Duende: The Secret to Stories that Produce Goose Bumps, Chills and Tears

If you want your stories to change the way people feel, unleash duende — the creative spirit. This can happen in varied and often unexpected ways in your role as storyteller, story curator or story enabler.

For example, Nick Bantock took me through how he got the idea for his bestselling book, Griffin & Sabine.

“Jealousy.”

Bantock watched a neighbor pull an elaborate envelope from his mailbox. Wanting one, he thought about writing himself a “beautiful, mysterious, love-based” letter. By the time he had climbed back up the hill to his house he had decided to create two characters that would send each other letters.

Since Bantock was a visual artist himself, he started with the look and feel of the “perfect letter.” Within two days he had created a “tight, contained male,” a “loose, magical female” and a whole language of images associated with them.

His publisher loved the idea.

Bantock asked, “Who can we get to write the actual letters?”

“You.”

“But I’m not a writer.”

Fortunately, the publisher disagreed.

Bantock “literally sat in two different chairs” to get the voice right for each character. He tried to weave “love, mystery, the metaphysical, the alchemical and pictorial” into a balanced and centered whole.

In the final product, “The images don’t illustrate the text. They are pre-cognitive and reflective, separate from the narrative.”

The original book topped the New York Times bestseller list for three years and spawned a series that wed word and image because they “Spoke to so many different people on different planes….timeless.”

A group of writers and publishers at HATCH discussed the need for storytellers, curators and enablers all to work together to move a story forward from its creative spark. As we looked for a word, Bantock suggested “duende” which he described as “the spirit flowing through the artist.” The Oxford English Dictionary defines it as “a quality of passion and inspiration.”

Either way, the birth of Griffen & Sabine is a story of duende at work. Duende flowed through Bantock to bring goose bumps, chills and tears to millions around the world starting 25 years ago and continuing through to the “final (and missing)” book in the series, The Pharos Gate, getting published this week.

Light Muses - Andreas Rentz/Getty Images for GLAMOUR

Implications

Duende is always there. Your choice is how you’re going to deal with it as:

• A recipient of duende flowing through others, getting moved by their work.

• A curator of stories, pulling them together into a master narrative that transmits duende to others.

• An enabler of storytellers, giving them investment or mentorship so they can do their work with what duende gives them.

• A storyteller yourself. We’re all storytellers. Some tell stories with words, pictures, music, movement, actions, PowerPoint slides, games, apps, or shadows. In every case, the stories make a far greater emotional impact if the storyteller lets the spirit of duende flow through him or her.

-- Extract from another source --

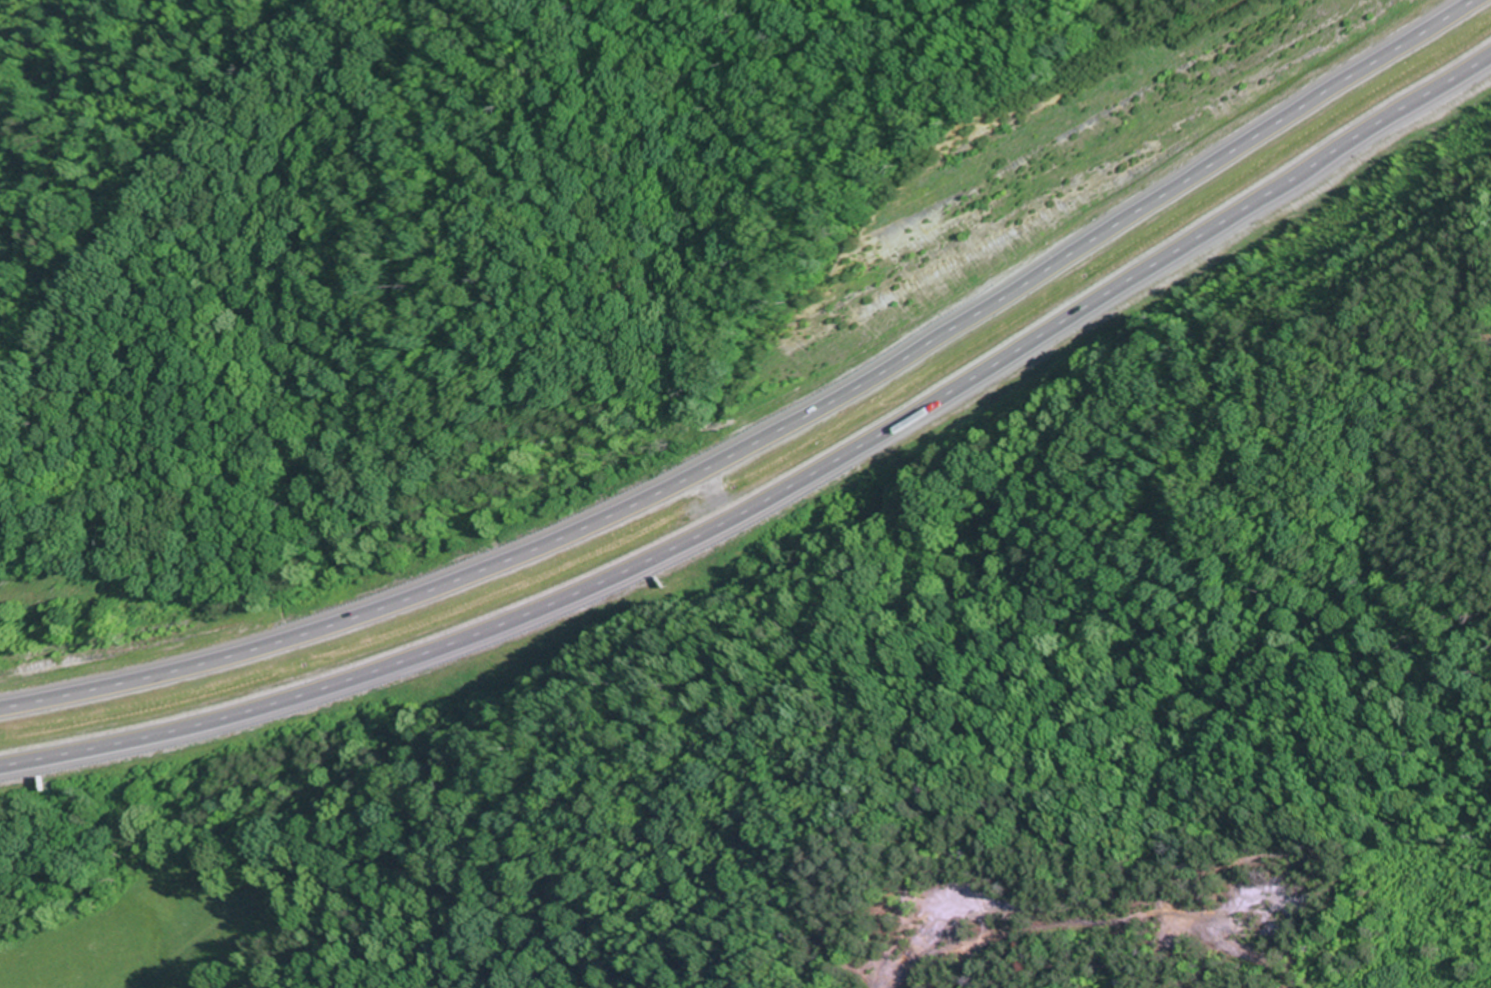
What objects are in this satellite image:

The Art Of The Storyteller

Whatever relationship you choose to have with with duende, understand this:

• Duende is always there, waiting for an opening.

• Moments of inspiration could be a feeling of “jealousy,” seeing something in a new light, or something someone says. However they come, the most important thing you have to do is to recognize the moments and not shut duende out.

• Unleash duende to flow through you in whatever medium you are most comfortable. Don’t fight it. Don’t try to redirect it. Let it go and then adjust later.

• Channel the flow of duende to your audience. Once you’ve got the story, stop worrying about what you’re going to say or do, or what people are going to see or hear. Focus completely on how others are going to feel a la Charlie Shimanski.

• Goose bumps, chills and tears. Artistic leaders reach into your soul to impact how you feel. Their measure of success is turning duende into goose bumps, chills and tears. Don’t settle for less than extraordinary.